In [None]:
import pandas as pd
import seaborn as sns
import numpy as np

In [None]:
#Import dataset
inputData=pd.read_excel('BOYCE_Data_Preperation.xlsx')

In [None]:
##Function to check the balance of models
#Returns number and percentage of each Label

#Total_Reads
def check_balance_reads(dataframe):
    print('Number of 0 reads: ', len(dataframe[dataframe['Total_Reads'] == 0]))
    print('Number of greater-than 0 reads: ', len(dataframe[dataframe['Total_Reads'] > 0]))
    print('The ratio of the dataset is (zero / greater-than zero): %.2f%% / %.2f%%' % 
          ((round((len(dataframe[dataframe['Total_Reads'] == 0]) / len(dataframe)) * 100 , 2)), 
          (round((len(dataframe[dataframe['Total_Reads'] > 0]) / len(dataframe)) * 100 , 2))))
    print("")

#Helpfulness_Label
def check_balance_help(dataframe):
    print('Number of Helpful: ', len(dataframe[dataframe['Helpfulness_Label'] == 0]))
    print('Number of Unhelpful: ', len(dataframe[dataframe['Helpfulness_Label'] ==1]))
    print('The ratio of the dataset is (helpful / unhelpful): %.2f%% / %.2f%%' %
          ((round((len(dataframe[dataframe['Helpfulness_Label'] == 0]) / len(dataframe)) * 100 , 2)),
           (round((len(dataframe[dataframe['Helpfulness_Label'] ==1]) / len(dataframe)) * 100 , 2))))
    print("")

#Function to rebalance and slpit inital dataset (Class/Pred)
def set_balance(inputData, title):
    ##Prepare data for Classification & Prediction models
    #Remove other Target attribute for each model
    classData = inputData.drop(["Total_Reads"], axis = 1)
    predData = inputData.drop(["Helpfulness_Label"], axis = 1)
    
    ##Classification data
    #Check initial balance
    print('\033[34m' + '\033[1m' + '\033[4m' + "Helpfulness_Label Balance Check for: "+ title + '\033[0m')
    print('\033[1m' + "Intitial: "+ '\033[0m')
    check_balance_help(classData)
    
    ##Rebalance classification data
    #Split dataframes
    helpfulData = classData[classData['Helpfulness_Label'] == 0]
    unhelpfulData = classData[classData['Helpfulness_Label'] == 1]

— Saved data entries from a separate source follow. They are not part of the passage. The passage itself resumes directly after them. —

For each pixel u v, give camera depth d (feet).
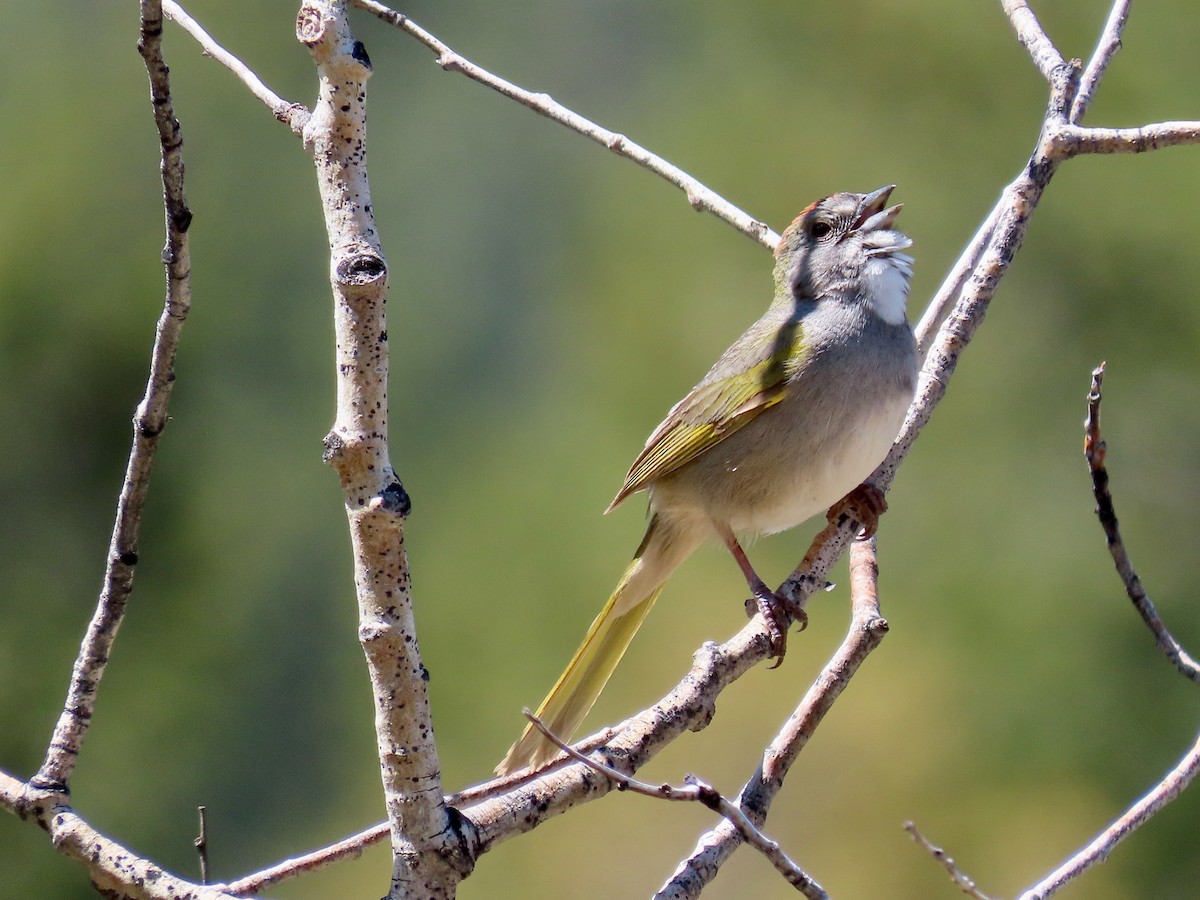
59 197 59.41
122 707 52.70
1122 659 46.47
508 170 71.31
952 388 49.78
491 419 64.75
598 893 45.34
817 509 22.25
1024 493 48.75
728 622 47.47
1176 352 48.75
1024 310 50.08
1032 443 49.24
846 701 46.83
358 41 12.34
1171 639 18.19
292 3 66.74
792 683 46.52
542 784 13.74
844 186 52.70
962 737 46.06
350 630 58.39
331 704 57.47
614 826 46.09
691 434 22.47
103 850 13.24
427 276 69.21
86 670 13.74
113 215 61.11
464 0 73.20
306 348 62.59
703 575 48.52
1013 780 45.55
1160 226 48.49
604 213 61.21
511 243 69.77
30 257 57.62
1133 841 44.68
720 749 46.21
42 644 52.60
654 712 14.84
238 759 54.90
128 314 57.41
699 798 12.66
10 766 50.88
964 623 47.14
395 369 66.54
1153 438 48.88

    #Get smaller UNHELPFUL sample
    desired_HELPFUL_ratio = 0.2   #(0.2/0.8 etc...)
    newFrac = (((len(classData[classData['Helpfulness_Label'] == 0]) / desired_HELPFUL_ratio) 
               - len(classData[classData['Helpfulness_Label'] == 0])) / 
               len(classData[classData['Helpfulness_Label'] == 1]))
    
    #Rebalance
    unhelpfulData = unhelpfulData.sample(frac=newFrac, random_state=1)
    
    #Rejoin
    data_balanced = pd.concat([helpfulData, unhelpfulData])

    #Shuffle dataframe and reset indexs to match number of rows
    classData = data_balanced.sample(frac=1).reset_index(drop=True)

    #Check new balance
    print('\033[1m' + "Rebalanced: "+ '\033[0m')
    check_balance_help(classData)
    
    
    ##Prediction data
    #Check initial balance
    print('\033[34m' + '\033[1m' + '\033[4m' + "Total_Reads Balance Check for: "+ title + '\033[0m')
    print('\033[1m' + "Intitial: "+ '\033[0m')
    check_balance_reads(predData)
    
    ##Rebalancing prediction data
    #Split dataframes
    zeroReads = predData[predData['Total_Reads'] == 0]
    largerReads = predData[predData['Total_Reads'] > 0]
    
    #Calculate percent to increase by (etc.. if zeroReads/nonZeroReads > 1)
    if (len(predData[predData['Total_Reads'] == 0]) / len(predData[predData['Total_Reads'] > 0]) >= 1):
        newFrac = len(predData[predData['Total_Reads'] == 0]) / len(predData[predData['Total_Reads'] > 0])
        largerReads = largerReads.sample(frac=newFrac, random_state=1, replace=True)
        predData = pd.concat([largerReads, zeroReads])
    else:
        predData = pd.concat([largerReads, zeroReads])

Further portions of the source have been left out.